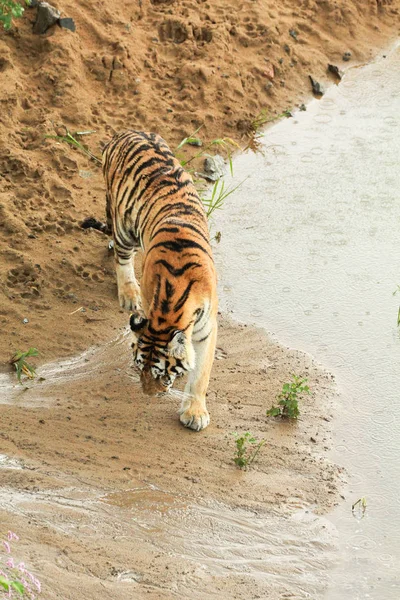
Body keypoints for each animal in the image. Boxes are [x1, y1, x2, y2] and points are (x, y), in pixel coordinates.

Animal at [82, 131, 219, 432]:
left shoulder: (207, 329)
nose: (149, 394)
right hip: (125, 227)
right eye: (138, 366)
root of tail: (122, 134)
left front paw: (194, 413)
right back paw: (127, 294)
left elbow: (201, 375)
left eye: (160, 373)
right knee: (122, 260)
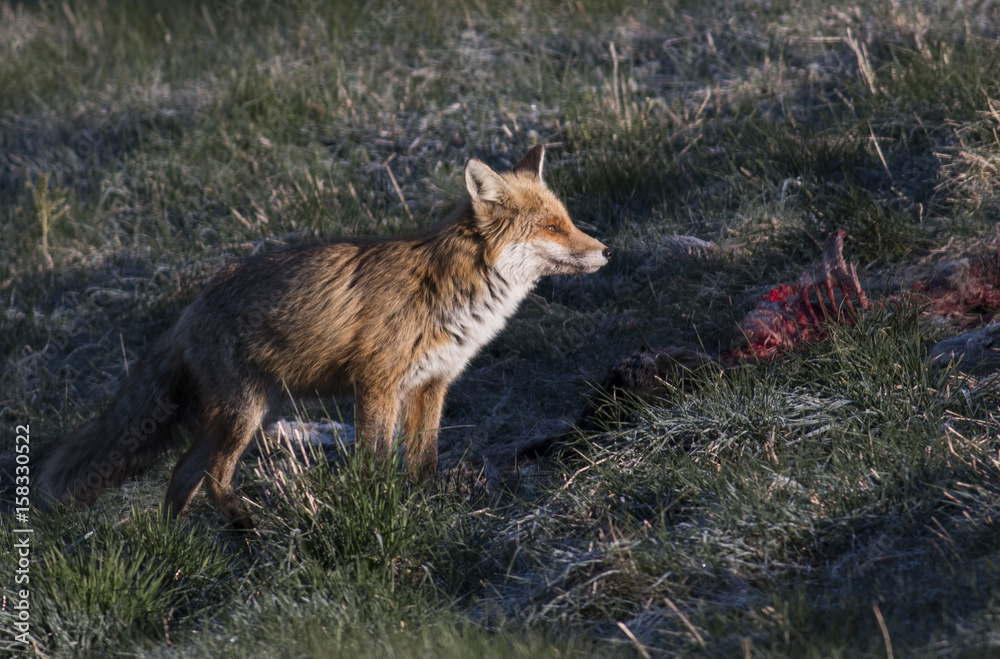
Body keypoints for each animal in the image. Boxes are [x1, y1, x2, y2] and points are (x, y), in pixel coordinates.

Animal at [35, 145, 612, 528]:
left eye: (567, 220)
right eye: (551, 228)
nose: (605, 251)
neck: (450, 289)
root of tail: (189, 310)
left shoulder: (432, 385)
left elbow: (423, 461)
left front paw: (428, 506)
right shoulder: (378, 384)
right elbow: (375, 462)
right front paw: (380, 509)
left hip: (245, 414)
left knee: (181, 476)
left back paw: (176, 545)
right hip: (243, 415)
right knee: (215, 476)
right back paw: (245, 526)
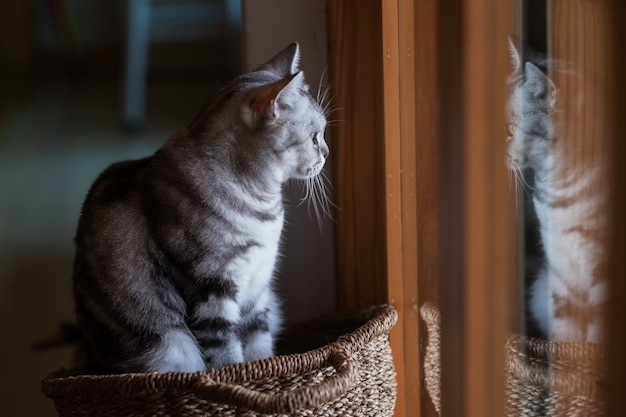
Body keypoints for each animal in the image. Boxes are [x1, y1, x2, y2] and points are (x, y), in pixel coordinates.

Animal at [71, 42, 330, 372]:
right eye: (315, 137)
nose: (327, 152)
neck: (263, 207)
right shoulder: (210, 291)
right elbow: (226, 358)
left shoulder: (258, 291)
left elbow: (259, 346)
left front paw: (267, 370)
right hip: (167, 344)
——
Copy the records above exactly, beginning at the line that contains "left eye: (567, 220)" and stopping after the line that contains "left back paw: (176, 545)".

WRITTEN ANSWER »
left eye: (567, 220)
right eye: (551, 228)
nose: (605, 251)
neck: (450, 289)
root of tail: (189, 310)
left shoulder: (432, 385)
left elbow: (423, 461)
left front paw: (428, 506)
right shoulder: (378, 384)
right elbow: (375, 462)
right front paw: (380, 509)
left hip: (245, 414)
left knee: (181, 476)
left back paw: (176, 545)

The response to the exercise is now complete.